Keenam, K.H. Wachid Hasyim, merupakan menteri agama RI pertama pasca Indonesia merdeka. Subangsihnya adalah sebagai peletak dasar pertama yang mengintruksikan pemberian pelajaran umum di madrasah dan pemberian pelajaran agama di sekolah umum maupun swasta. Semenjak saat itu semakin terbuka lebar perkembangan pendidikan pesantren untuk membuka pendidikan formal seperti SMP dan SMA. Upaya tersebut berbuah manis hingga mampu mewujudkan berdirinya Perguruan Tinggi Agama Islam Negeri(PTAIN), yang kemudian berkembang menjadi (IAIN) dan berubah kini menjadi (UIN).
ADVERTISEMENT
Itu lah enam Ulama yang telah memberikan kontribusi besar terhadap terwujudnya kemerdekaan Indonesia. Di antara ulama tersebut, sebenarnya masih ada ulama-ulama lain yang turut berperan besar bagi kemerdekaan Indonesia.
Hakikat Kemerdekaan
Kemerdekaan memiliki makna luas, sedangkan secara sempit bisa diartikan kebebasan (freedom). Suatu negara yang merdeka lepas dari tekanan dan penguasaan negara lain. Sehingga, ketika suatu negara masih terkekang dan dikendalikan oleh negara lain sebenarnya negara tersebut belum merdeka. Meskipun, negara tersebut sudah memiliki wilayah negara, memiliki pimpinan Negara/Presiden dan para pembantunya/menteri, memiliki rakyat dan memiliki Undang-Undang Dasar bernegara.
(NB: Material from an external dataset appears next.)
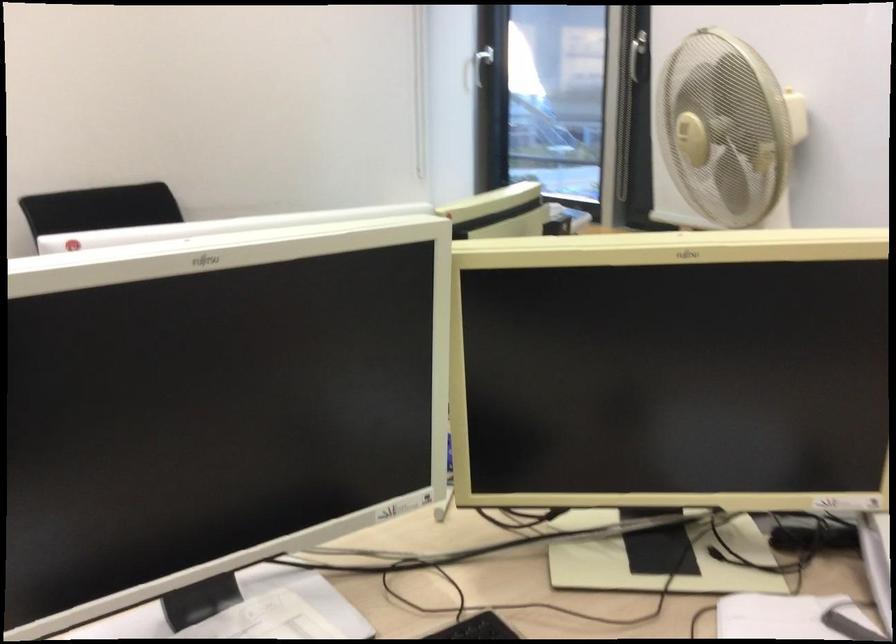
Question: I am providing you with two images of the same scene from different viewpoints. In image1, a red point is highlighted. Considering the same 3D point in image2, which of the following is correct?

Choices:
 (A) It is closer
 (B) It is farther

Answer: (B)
Seiring perkembangan zaman, jenis penjajahan tidak hanya dapat dirasakan secara fisik namun ketika suatu masyarakat masih tertekan/terjajah secara psikis, ekonomi maka sesungguhnya mereka belum merdeka.
ADVERTISEMENT
Setiap tanggal 17 Agustus seluruh warga Negara Indonesia memperingati hari kemerdekaan. Namun, pada kenyataannya masih banyak rakyat Indonesia yang belum bisa menikmati kemerdekaan secara utuh. Merayakan kemerdekaan sangat salah besar jika diisi dengan acara-acara kemeriahan yang kurang bermanfaat seperti, hiburan, hura-hura dan lain-lain. Lebih dari itu, merayakan kemerdekaan seharusnya diisi dengan kegiatan penghayatan dan penanaman nilai moral juang untuk generasi bangsa seperti, muhasabah, seminar memaknai kemerdekaan dan lain-lain. Sehingga, perayaan kemerdekaan mampu membakar kembali semangat untuk mengisi dan mempertahankan kemerdekaan dari para penjajah baik secara fisik maupun secara ekonomi.
Program Santani
Niat baik Wakil Gubernur Jawa Barat yang biasa di panggil Kang UU Ruzhanul Ulum patut diapresiasi. Dengan program Santri Tani (Santani) berharap besar mampu membangun ekonomi berbasis pesantren. Diharapkan dengan program ini, pesantren didorong untuk mandiri secara ekonomi dan terus berdiri kukuh tanpa bergantung kepada pihak atau sumber dana lain.
ADVERTISEMENT
Sehingga, besar harapan dari pesantren yang mandiri mampu mencetak para kader Kiai dan Ulama yang akan siap mengawal dan mempertahankan kemerdekaan RI dari rongrongan-rongrongan musuh yang mau menghancurkan Bangsa Indonesia. Ingat pesan Bung Karno musuh terbesar Negara Kesatuan Republik Indonesia bukan Negara Lain melainkan rakyat Indonesia itu sendiri.